◆ **WHAT THE TASK ASKS**:
Put the lines of the items into a numbered list with blank lines omitted, beginning at the line that has "4 дня назад" and stopping after the line that has "42 x25 Pixel". Leave the pictures out of the list.

◆ **LISTED ENTRIES**:
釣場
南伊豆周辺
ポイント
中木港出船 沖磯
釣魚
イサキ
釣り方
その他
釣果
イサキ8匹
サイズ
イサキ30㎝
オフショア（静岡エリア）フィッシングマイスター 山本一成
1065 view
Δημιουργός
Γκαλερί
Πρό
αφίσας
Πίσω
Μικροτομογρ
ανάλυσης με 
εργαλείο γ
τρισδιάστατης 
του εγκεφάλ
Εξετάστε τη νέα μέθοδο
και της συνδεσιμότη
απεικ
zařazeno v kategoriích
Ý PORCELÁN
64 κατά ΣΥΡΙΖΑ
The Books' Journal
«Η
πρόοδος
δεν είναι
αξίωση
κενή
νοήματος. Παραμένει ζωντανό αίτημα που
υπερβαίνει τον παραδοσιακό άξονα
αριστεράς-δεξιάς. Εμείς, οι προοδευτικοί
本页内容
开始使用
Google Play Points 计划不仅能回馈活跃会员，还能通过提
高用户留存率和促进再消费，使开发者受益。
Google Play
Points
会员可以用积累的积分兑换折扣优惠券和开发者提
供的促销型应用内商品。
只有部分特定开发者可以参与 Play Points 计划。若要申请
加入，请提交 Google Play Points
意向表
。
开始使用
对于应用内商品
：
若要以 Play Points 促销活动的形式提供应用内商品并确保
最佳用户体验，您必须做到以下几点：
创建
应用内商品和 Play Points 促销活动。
--
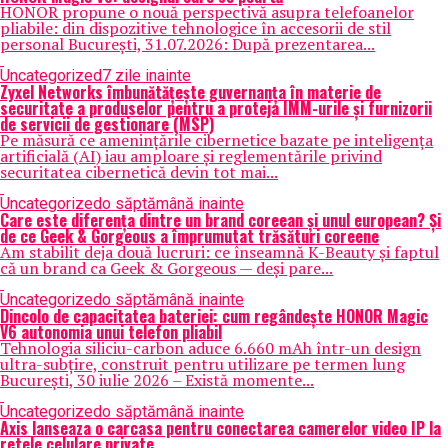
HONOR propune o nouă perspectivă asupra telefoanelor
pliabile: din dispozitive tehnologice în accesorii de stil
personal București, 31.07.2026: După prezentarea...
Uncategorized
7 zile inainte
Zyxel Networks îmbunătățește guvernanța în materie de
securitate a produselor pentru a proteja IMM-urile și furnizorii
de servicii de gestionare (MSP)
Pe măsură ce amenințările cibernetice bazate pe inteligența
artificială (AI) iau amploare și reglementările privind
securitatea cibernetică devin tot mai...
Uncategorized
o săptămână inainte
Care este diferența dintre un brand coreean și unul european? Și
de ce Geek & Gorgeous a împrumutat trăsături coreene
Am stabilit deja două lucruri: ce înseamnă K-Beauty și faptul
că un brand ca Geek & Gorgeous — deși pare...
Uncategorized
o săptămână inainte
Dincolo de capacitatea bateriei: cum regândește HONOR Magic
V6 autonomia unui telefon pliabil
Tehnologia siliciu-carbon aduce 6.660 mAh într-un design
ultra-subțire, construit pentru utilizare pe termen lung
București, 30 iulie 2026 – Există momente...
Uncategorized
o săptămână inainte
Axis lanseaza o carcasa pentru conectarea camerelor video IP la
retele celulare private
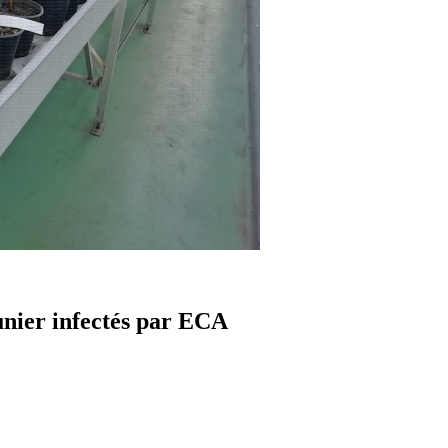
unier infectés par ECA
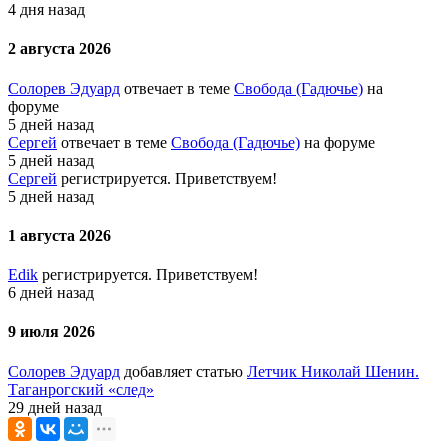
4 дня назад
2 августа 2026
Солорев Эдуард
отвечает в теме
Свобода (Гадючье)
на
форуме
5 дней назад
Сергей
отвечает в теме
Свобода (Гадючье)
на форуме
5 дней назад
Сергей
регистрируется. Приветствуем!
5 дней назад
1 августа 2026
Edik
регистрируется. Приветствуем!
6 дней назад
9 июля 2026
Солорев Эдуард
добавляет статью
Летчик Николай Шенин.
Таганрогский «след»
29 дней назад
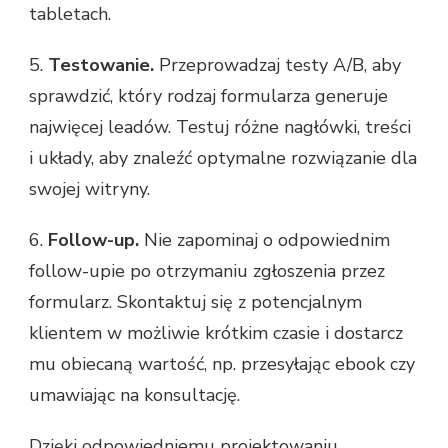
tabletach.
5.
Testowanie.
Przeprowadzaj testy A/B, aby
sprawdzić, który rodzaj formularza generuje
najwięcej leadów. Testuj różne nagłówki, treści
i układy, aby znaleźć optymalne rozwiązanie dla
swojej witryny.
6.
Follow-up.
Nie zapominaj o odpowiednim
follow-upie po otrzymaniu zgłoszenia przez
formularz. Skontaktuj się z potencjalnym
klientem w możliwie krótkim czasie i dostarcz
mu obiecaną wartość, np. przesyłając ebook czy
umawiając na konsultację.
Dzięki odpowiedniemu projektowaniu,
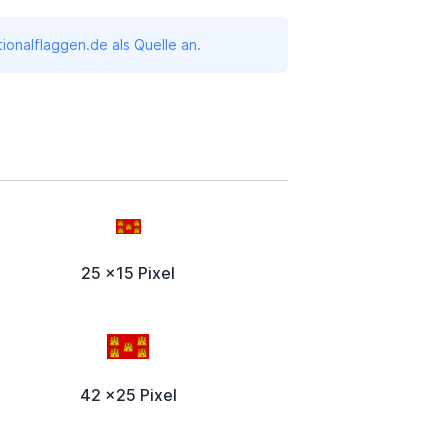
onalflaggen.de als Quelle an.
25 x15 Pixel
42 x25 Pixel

◆ **SOLUTION TO THIS EXERCISE**:
1. 4 дня назад
2. 2 августа 2026
3. Солорев Эдуард
4. отвечает в теме
5. Свобода (Гадючье)
6. на
7. форуме
8. 5 дней назад
9. Сергей
10. отвечает в теме
11. Свобода (Гадючье)
12. на форуме
13. 5 дней назад
14. Сергей
15. регистрируется. Приветствуем!
16. 5 дней назад
17. 1 августа 2026
18. Edik
19. регистрируется. Приветствуем!
20. 6 дней назад
21. 9 июля 2026
22. Солорев Эдуард
23. добавляет статью
24. Летчик Николай Шенин.
25. Таганрогский «след»
26. 29 дней назад
27. tabletach.
28. 5.
29. Testowanie.
30. Przeprowadzaj testy A/B, aby
31. sprawdzić, który rodzaj formularza generuje
32. najwięcej leadów. Testuj różne nagłówki, treści
33. i układy, aby znaleźć optymalne rozwiązanie dla
34. swojej witryny.
35. 6.
36. Follow-up.
37. Nie zapominaj o odpowiednim
38. follow-upie po otrzymaniu zgłoszenia przez
39. formularz. Skontaktuj się z potencjalnym
40. klientem w możliwie krótkim czasie i dostarcz
41. mu obiecaną wartość, np. przesyłając ebook czy
42. umawiając na konsultację.
43. Dzięki odpowiedniemu projektowaniu,
44. onalflaggen.de als Quelle an.
45. 25 x15 Pixel
46. 42 x25 Pixel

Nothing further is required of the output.